# Need good method to set trunk lid torq rods



## onetwomany (Apr 22, 2011)

I'm looking for a good method of setting the torq rods on the deck lid of my 65 GTO. Do you need to make a tool to set the preload or is there a better way? Thanks


----------



## 672brlbaby (Feb 10, 2010)

i found this pic on a thread on the PY board.

i made the tool out of some home depot stock and worked well. i was able to move the rods from the outside sprocket to the middle one where they belonged in a few seconds each. with out pain or fear.

if the pic doesn't show, post your email and i'll try to send it that way

jim


----------



## onetwomany (Apr 22, 2011)

Thanks 672. My 65 Pontiac body manual has a drawing of a tool too. Was wondering if there was a safe work around outside of making the tool.


----------



## 66tempestGT (Nov 28, 2009)

i use a big pair of channel locks.


----------



## onetwomany (Apr 22, 2011)

My painter called me and says he thinks something is missing from the passenger side of the torq rods. Is there something in there that holds everything together? A rubber donut or something? I had the body dipped and now the torq rods are jacked up. I dont have a 64-65 car around to look at like a Chineese blueprint. Can someone look at there torq rods and let me know if I'm missing something? Thanks Vern


----------



## pontiac (Mar 6, 2011)

not missing anything


----------



## onetwomany (Apr 22, 2011)

____

[APPLY WHAT YOU READ]
A. In the trunk lid torq rod thread, shorten the paragraph beginning "i made the tool out of some home depot stock" to a single sentence that keeps its main facts.
B. Carry on the trunk lid torq rod thread from the point where it stops.

____

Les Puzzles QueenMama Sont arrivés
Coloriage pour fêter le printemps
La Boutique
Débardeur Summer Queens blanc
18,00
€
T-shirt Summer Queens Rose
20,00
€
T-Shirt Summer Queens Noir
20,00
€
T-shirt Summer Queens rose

____

[EXPECTED OUTPUTS]
A. The tool, made from Home Depot stock, worked well, moving each rod from the outside sprocket to the middle one where it belonged in a few seconds, without pain or fear.

B.
Problem solved. There were parts missing. The parts missing were the rollers that go on the ends of the torq rods. On a 64-65 they roll on the center section of the hinges. They are made of aluminum. I located a set locally and drove out and removed them from a 65 GTO parts car in the boneyard. Thanks for the help guys.


----------



## Eric Animal (Oct 28, 2007)

I wish I could have had mine dipped...can't do that here on Long Island. :willy:


----------



## Eric Animal (Oct 28, 2007)

66tempestGT said:


> i use a big pair of channel locks.


:agree Yessir!


----------



## onetwomany (Apr 22, 2011)

Eric- your saying LI is like a mini Cali??? Not everyone is in favor of dipping. Some say the acid will come out later and destroy a new paint job. In some cases that may be true however, this company does a good job neutralizing the body and it does go for E-coat afterwards at another facility. I felt like I had to take serious action since the car had surface rust on the inside surfaces from sitting for so long. After coming out of the tank the metal looks brand new. I'll look for a pic of the tub coming out....


----------



## onetwomany (Apr 22, 2011)

I forgot- look under my profile in the garage. see the body after it came out of the tank. Its quite a site to see. My biggest problem area was the trunk, especially where the body mounts are. Its all new now...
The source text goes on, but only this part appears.